The insulin I use is made by Eli Lily, and I’m thankful that they’ve developed a medicine that allows me to live a healthy, productive life. I recognize that they spent a lot of money figuring out how to do it, and how to control the quality of the product. But I don’t understand why the insulin I use tripled in cost during the time that Mr. Azar was the head of Eli Lily.
I should think that the cost of producing a drug would stay about the same from year to year. Sure, give workers a pay raise from time to time. But the main cost of a drug is in the development and testing, not in the day to day manufacturing.
President Trump campaigned, in part, on reducing the cost of medicines, and promised to negotiate with drug companies about how much they can charge Medicare and Medicaid. I qualify for Medicare, but the law is such that there’s what many call a “Donut Hole” for people like me with high prescription costs.
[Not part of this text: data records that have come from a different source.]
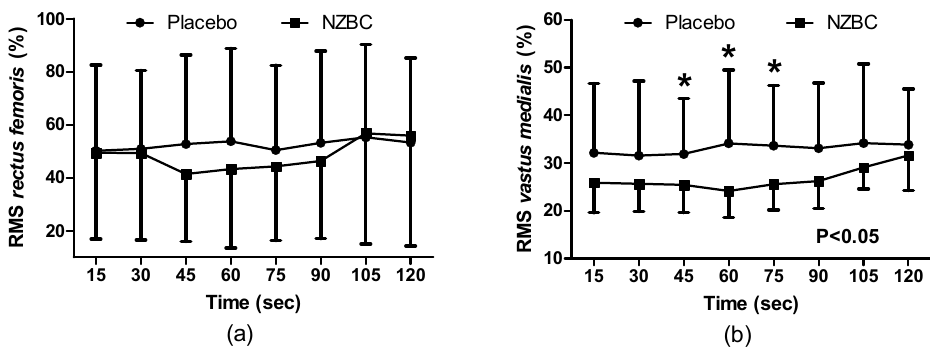
Figure 2. Normalised root mean square (RMS) of the rectus femoris muscle ( a ) and the vastus medialis muscle ( b ) during a 120 s 30%iMVC for placebo and after 7-days intake of NZBC (New Zealand blackcurrant) extract capsules. Data are mean ± SD. * difference between placebo and NZBC extract.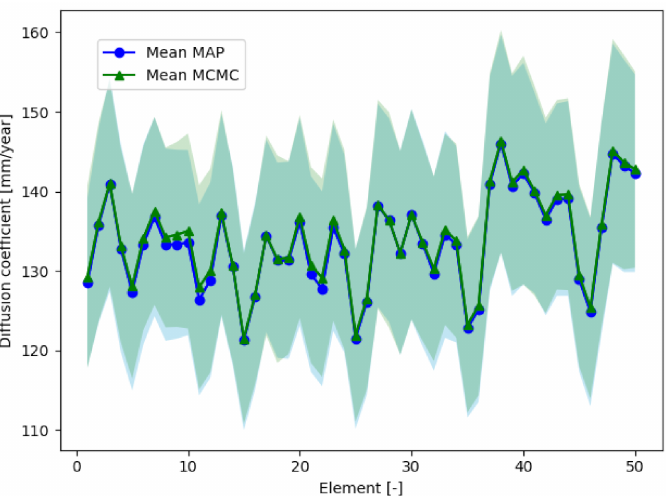
Figure 3. Posterior distributions of the diffusion coefficient based on strain mode shapes at all elements. The dashed areas correspond to the 68% confidence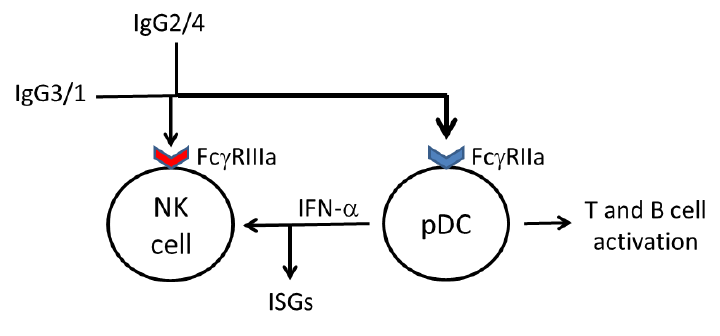
Figure 2. A diagrammatic representation of how isotype diversification of IgG antibodies against HIV-1 Gag proteins might enhance anti-viral accessory cell responses against HIV-1 infection. It is proposed that IgG antibodies bind to HIV-1 Gag proteins expressed on the surface of cells infected by HIV-1, including resting CD4 + T-cells [9]. Activation of natural killer (NK) cells is elicited by “downstream” IgG isotypes (IgG3 and IgG1) via Fc  RIIIa. “Upstream” IgG isotypes (IgG2 and possibly IgG4) may also contribute to NK cell activation by ligating Fc  RIIIa, particularly in individuals carrying the 158V genotype. However, it is proposed that multimeric IgG2 antibodies primarily broaden the function of the antibody response by enhancing phagocytic activity against Gag proteins associated with HIV-1 RNA, as a consequence of the functional characteristics of IgG2 (see Table 1), which activates plasmacytoid dendritic cells (pDCs) via Fc  RIIa. Activation of pDCs leads to the production of IFN-  which facilitates NK cell responses and induces the production of interferon-stimulated genes (ISGs) and to antigen presentation and/or stimulation of B- and T-cells (see text). HIV-1 infection impairs diversification of an IgG antibody response to “downstream”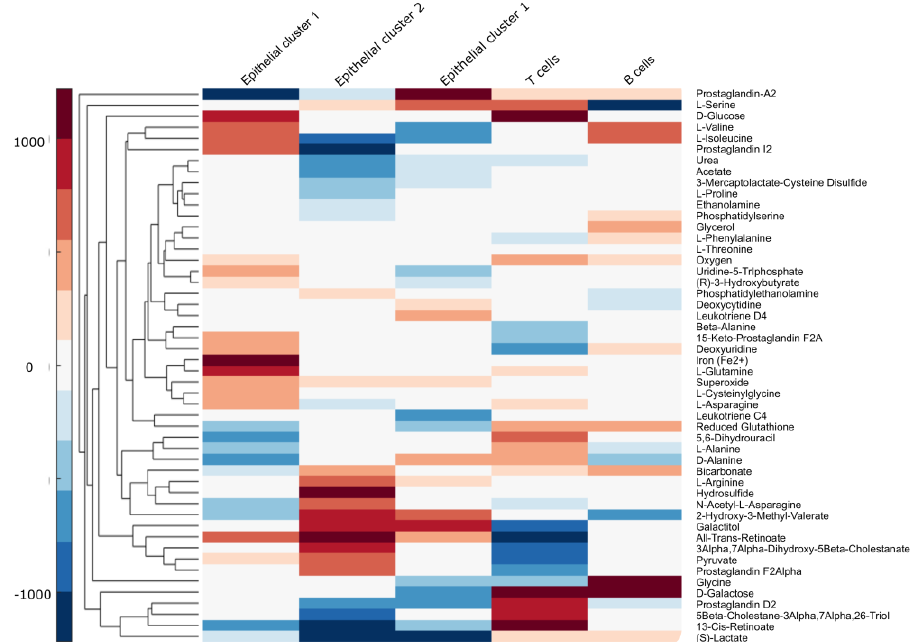
Figure 4. Metabolic exchanges: A Flux Variability Analysis was run while optimizing for the biomass reactions of the 5 clusters. The optimization coefficients were weighted according to the population size. For each biomass function, a minimal flux of 10% of the flux obtained when the biomass is unique optimization function was imposed. The cluster gram depicts the exchange between the cytoplasm of the sub-models and the microenvironments. As metabolites can participate in several transport reactions, the average fluxes were summed up. The exports and imports are depicted in red and blue, respectively.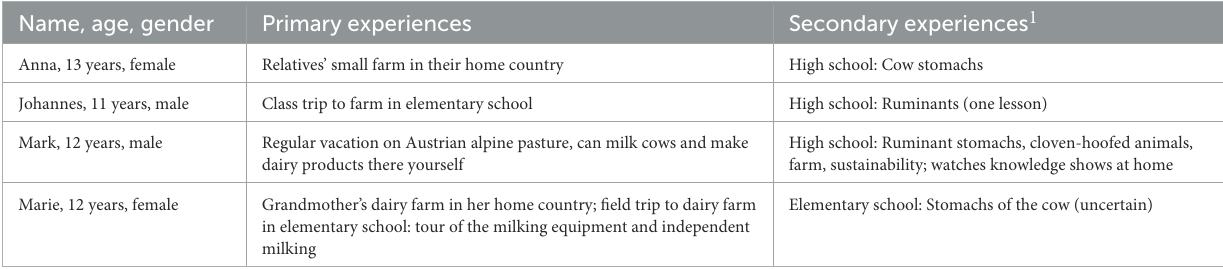
TABLE 1 Overview of sixth-grade students.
After Medicare has spent what they think is enough for a person in a year, the co-pay goes up astronomically.
When I fell into that Hole last summer, I paid more than three hundred dollars for a month’s worth of insulin - even with my supplemental insurance. This is three times what it cost me before Mr. Azar took the reins of Eli Lily. When asked about the rise in cost of insulin, he acknowledged that there are abuses “in the system” but refused to take responsibility.
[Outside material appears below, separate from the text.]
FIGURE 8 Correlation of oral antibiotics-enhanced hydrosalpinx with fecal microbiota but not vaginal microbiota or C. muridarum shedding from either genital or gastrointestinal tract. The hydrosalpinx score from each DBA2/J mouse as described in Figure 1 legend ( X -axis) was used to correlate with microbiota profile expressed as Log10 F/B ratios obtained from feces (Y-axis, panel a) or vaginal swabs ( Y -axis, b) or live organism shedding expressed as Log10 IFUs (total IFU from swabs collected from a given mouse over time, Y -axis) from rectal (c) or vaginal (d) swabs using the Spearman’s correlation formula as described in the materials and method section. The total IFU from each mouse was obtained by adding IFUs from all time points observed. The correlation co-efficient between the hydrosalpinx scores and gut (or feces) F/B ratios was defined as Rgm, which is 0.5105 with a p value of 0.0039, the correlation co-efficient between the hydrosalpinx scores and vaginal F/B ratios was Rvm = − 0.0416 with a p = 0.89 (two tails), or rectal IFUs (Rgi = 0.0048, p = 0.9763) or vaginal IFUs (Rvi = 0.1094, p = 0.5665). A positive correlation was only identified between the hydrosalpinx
Mr. Azar got a nice severance package when he left Eli Lily, reportedly $3.5 million dollars. So I suppose it wouldn’t matter to him if he had to pay more for insulin – a lot more. But it sure does to me.
When President Trump talked about draining the swamp in Washington, I thought he planned to institute ethics reform, and not appoint people who had potential conflicts of interest.
In nominating Alex Azar to be director of Health and Human Services, he may be about to put a fox in charge of one very big henhouse.